* Stored data entries:
◆ ◆ ◆
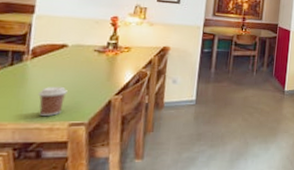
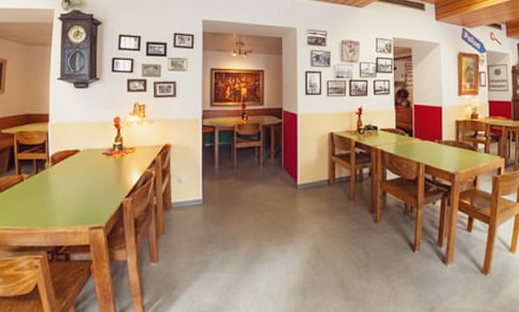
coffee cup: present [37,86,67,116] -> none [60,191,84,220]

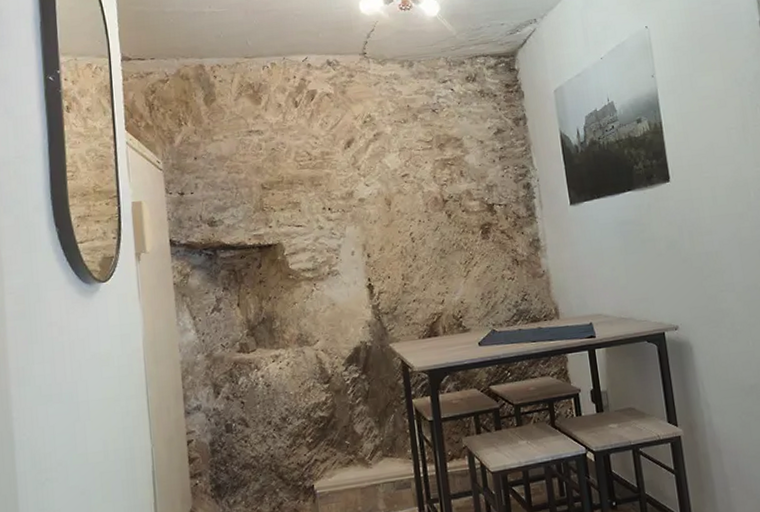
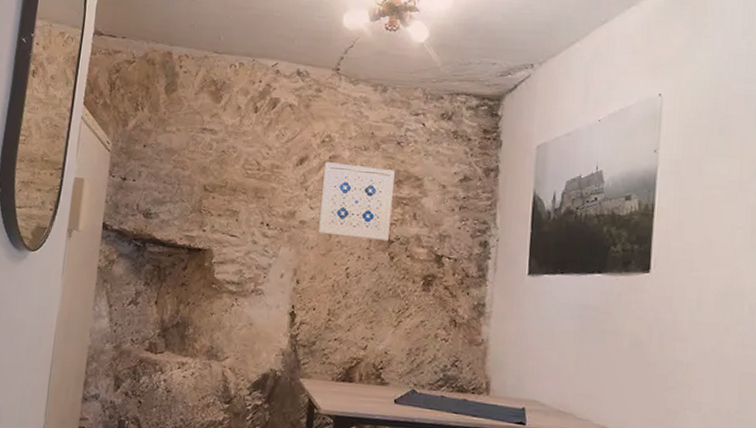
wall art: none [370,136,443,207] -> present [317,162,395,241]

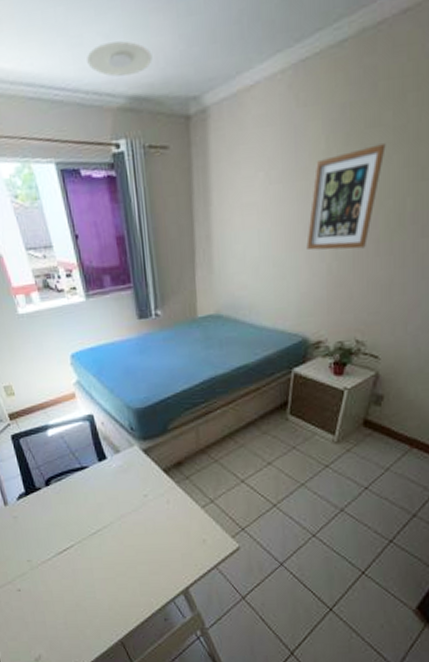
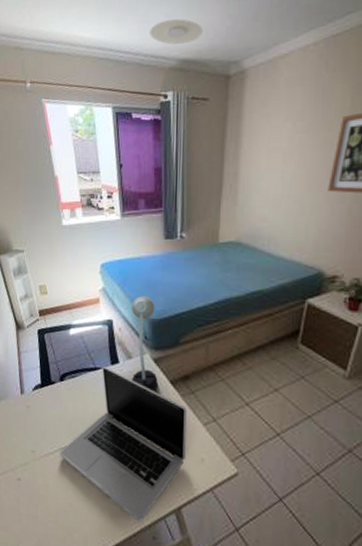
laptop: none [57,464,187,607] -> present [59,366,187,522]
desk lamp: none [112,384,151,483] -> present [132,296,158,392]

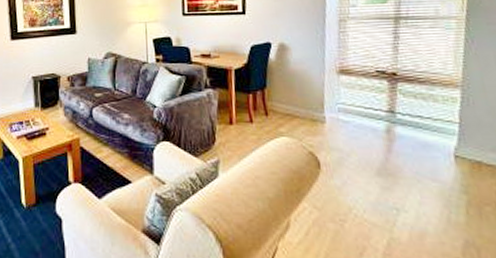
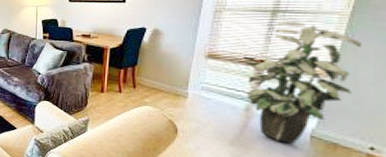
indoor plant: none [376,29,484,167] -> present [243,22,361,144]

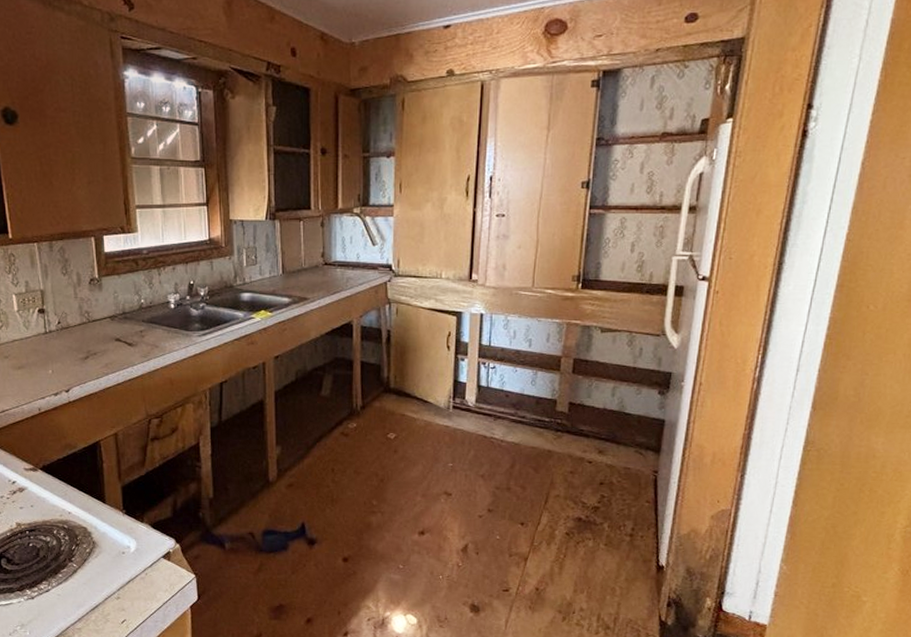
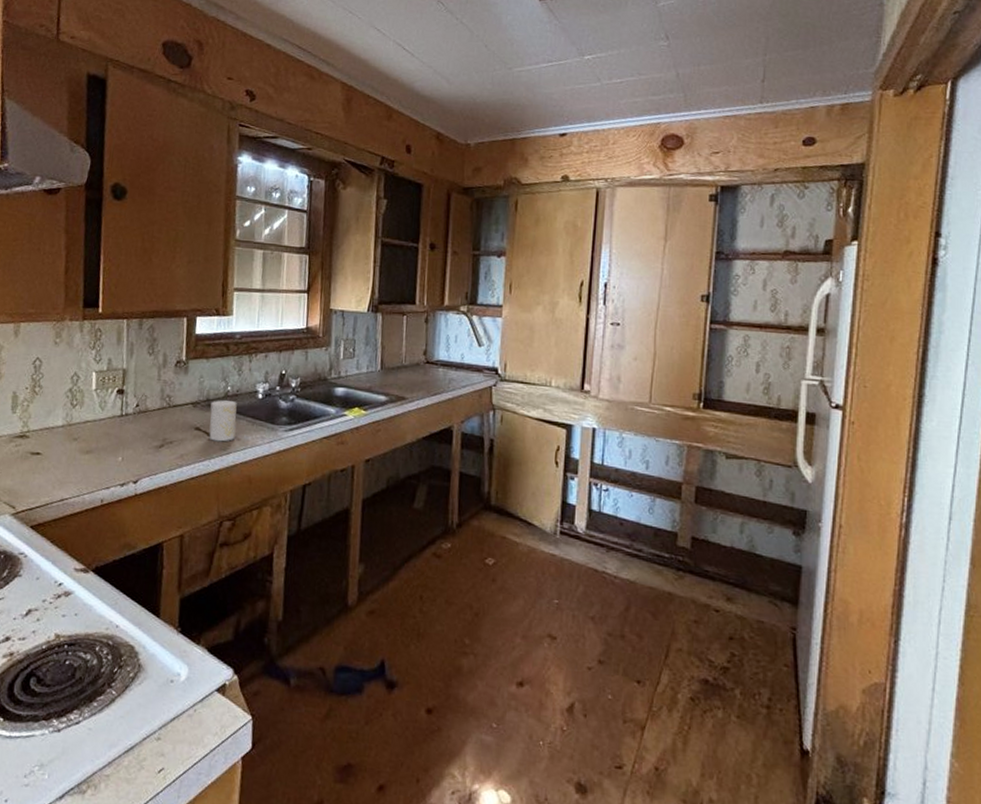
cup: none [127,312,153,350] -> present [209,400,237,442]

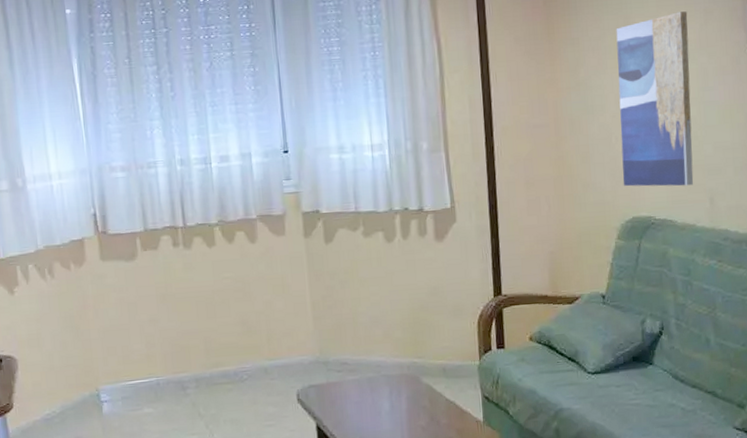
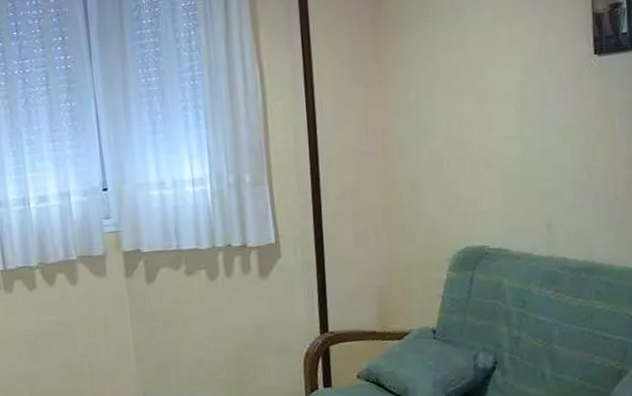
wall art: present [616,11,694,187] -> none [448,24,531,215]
◆ ◆ ◆
Output the records above exactly as written, but leave out the pictures.

* Solved problem:
coffee cup: present [37,86,67,116] -> none [60,191,84,220]

wall art: none [370,136,443,207] -> present [317,162,395,241]

laptop: none [57,464,187,607] -> present [59,366,187,522]
desk lamp: none [112,384,151,483] -> present [132,296,158,392]

indoor plant: none [376,29,484,167] -> present [243,22,361,144]

cup: none [127,312,153,350] -> present [209,400,237,442]

wall art: present [616,11,694,187] -> none [448,24,531,215]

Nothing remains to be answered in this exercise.